Data section:
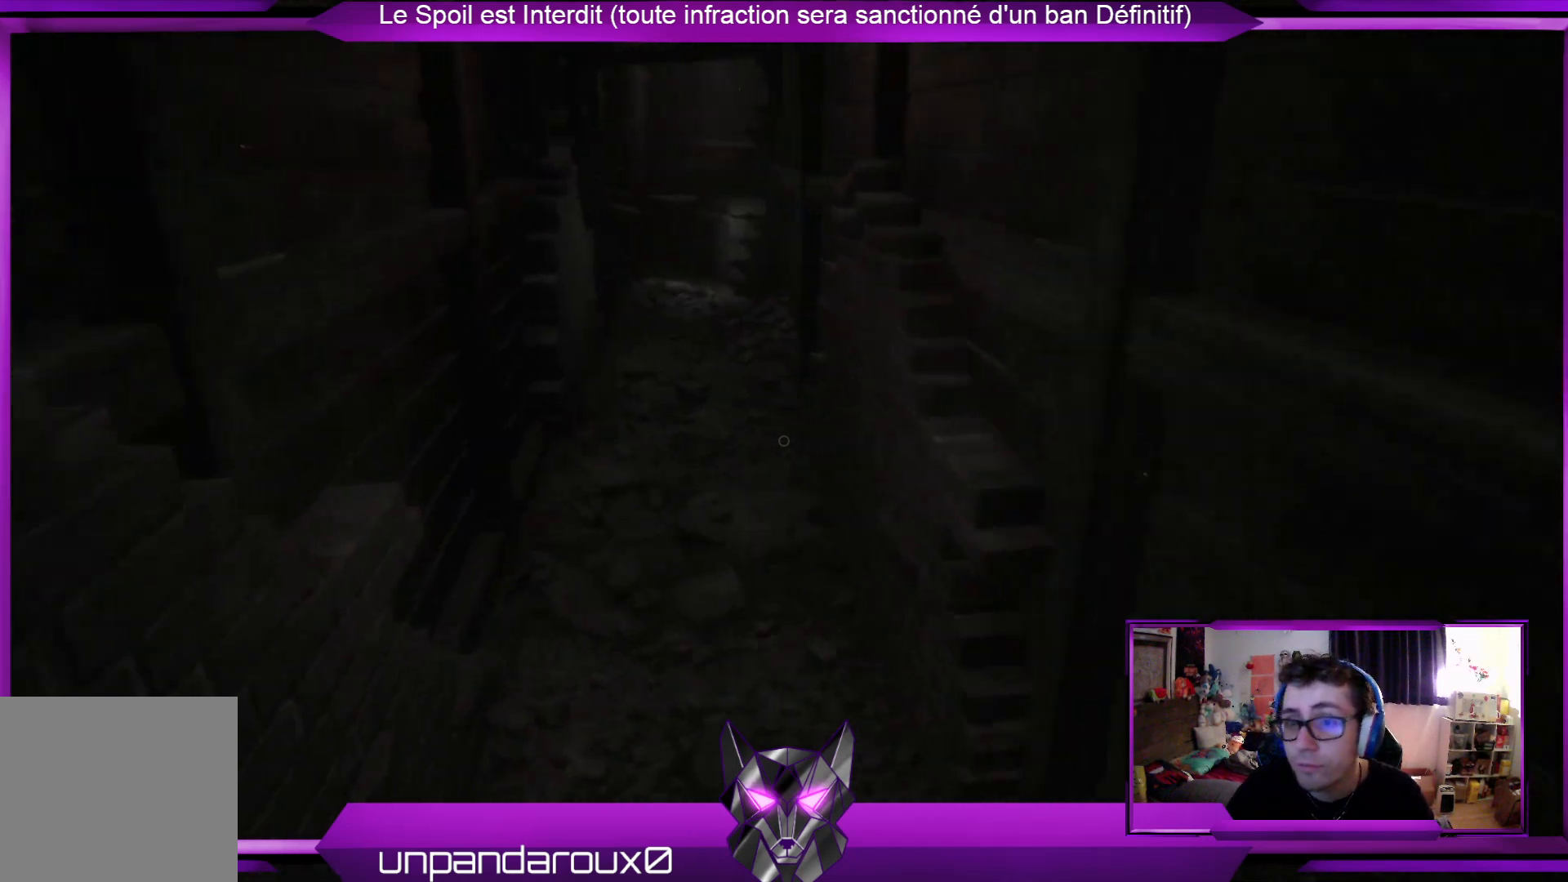
{"buttons": [], "left_stick": "up", "right_stick": "center", "events": []}
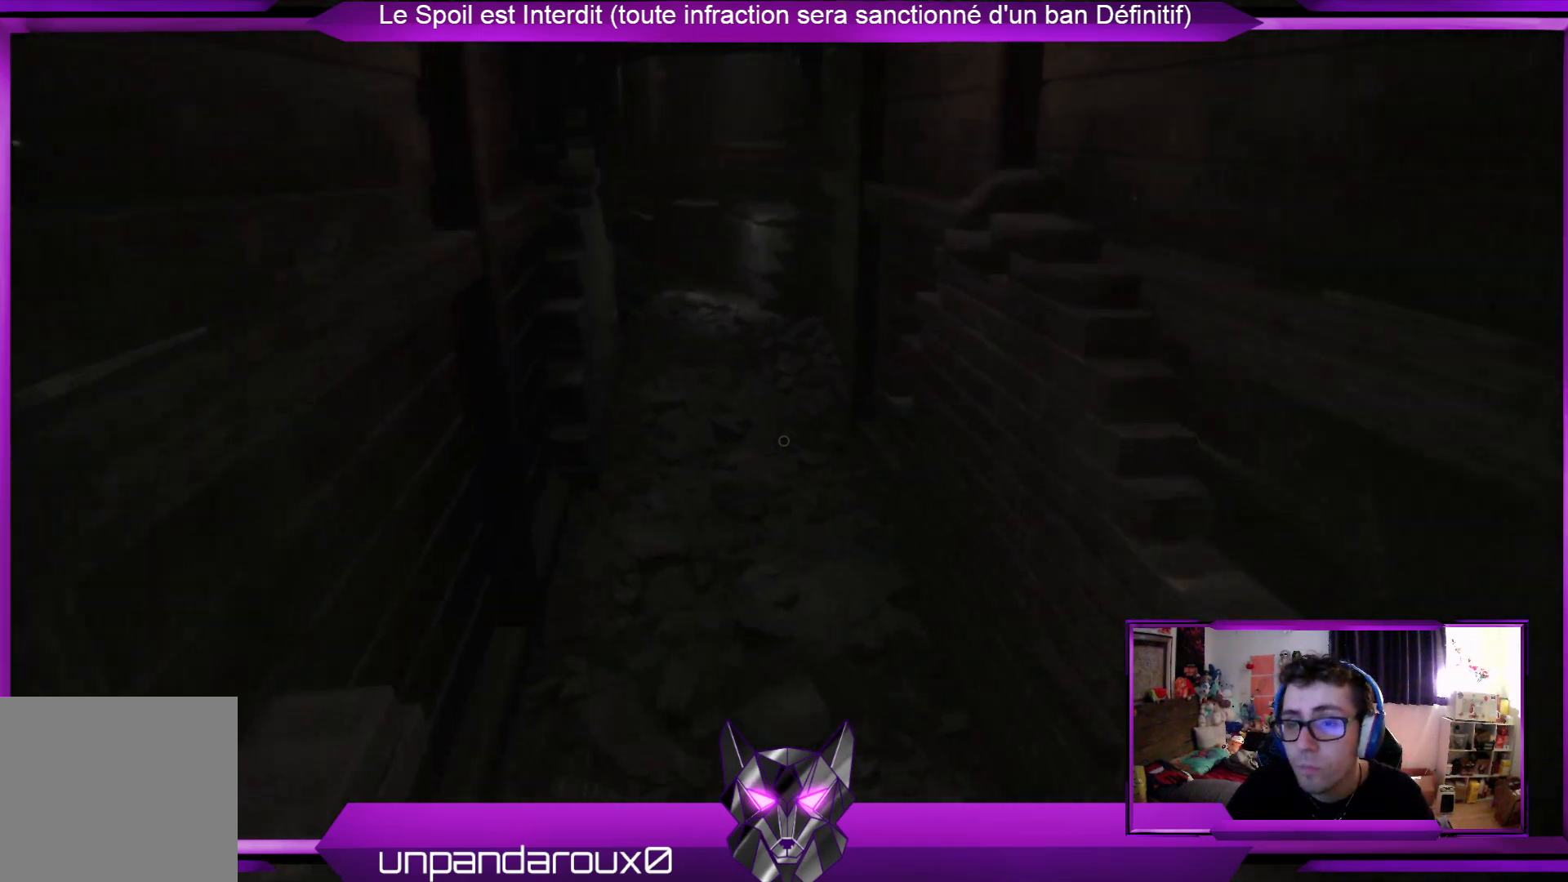
{"buttons": [], "left_stick": "up", "right_stick": "center", "events": []}
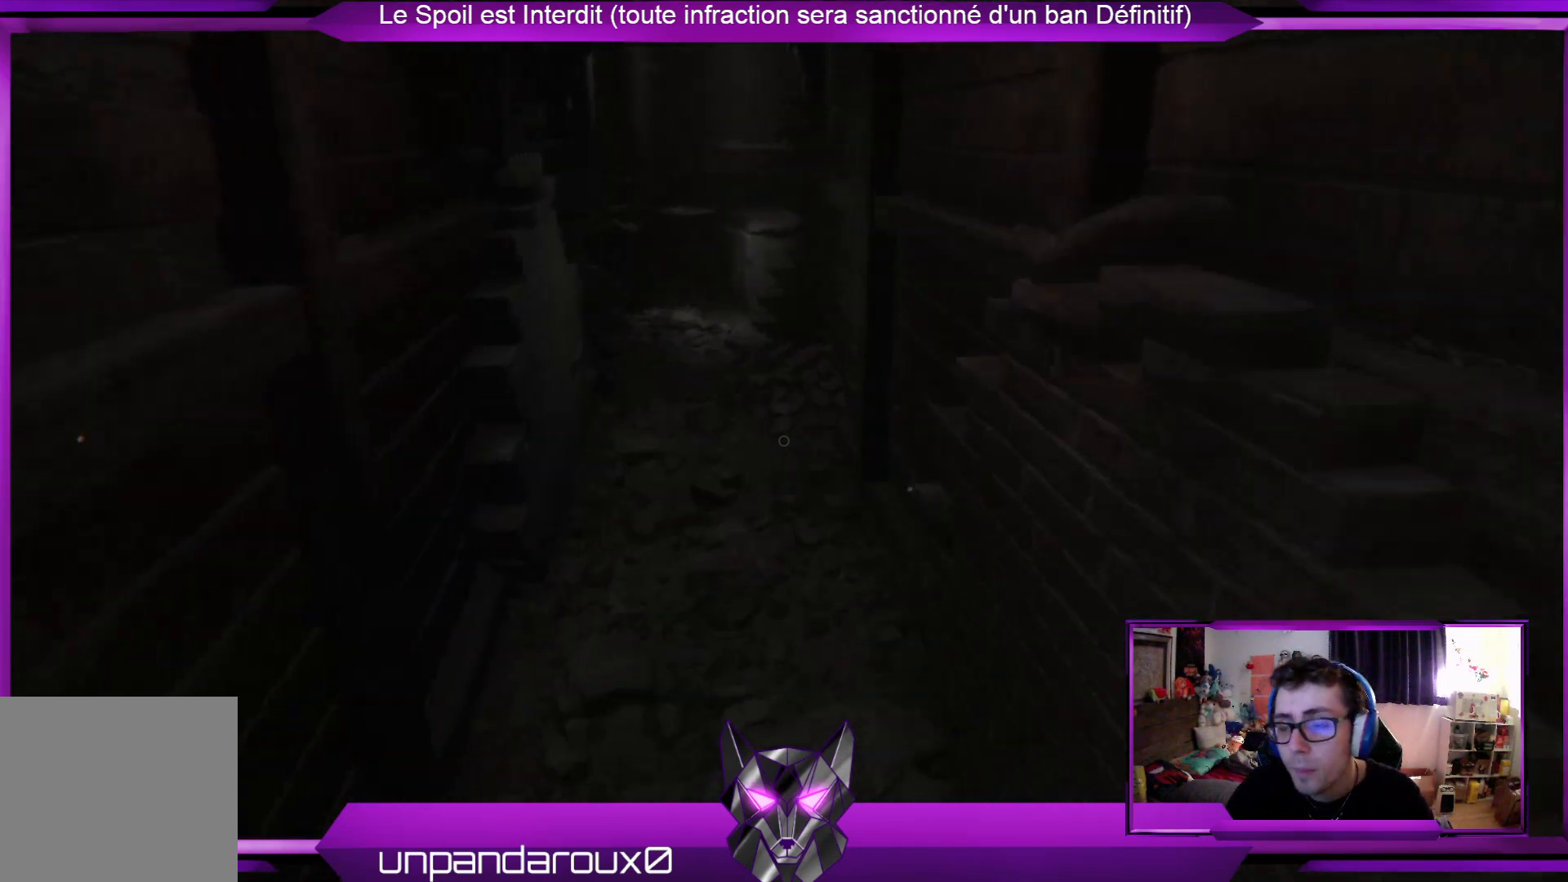
{"buttons": [], "left_stick": "up", "right_stick": "center", "events": []}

Exercise directions:
Transcribe the material exactly, and leave out whatever pictures it holds.

Response area:
{"buttons": [], "left_stick": "up", "right_stick": "center", "events": []}
{"buttons": [], "left_stick": "up", "right_stick": "center", "events": []}
{"buttons": [], "left_stick": "up", "right_stick": "center", "events": []}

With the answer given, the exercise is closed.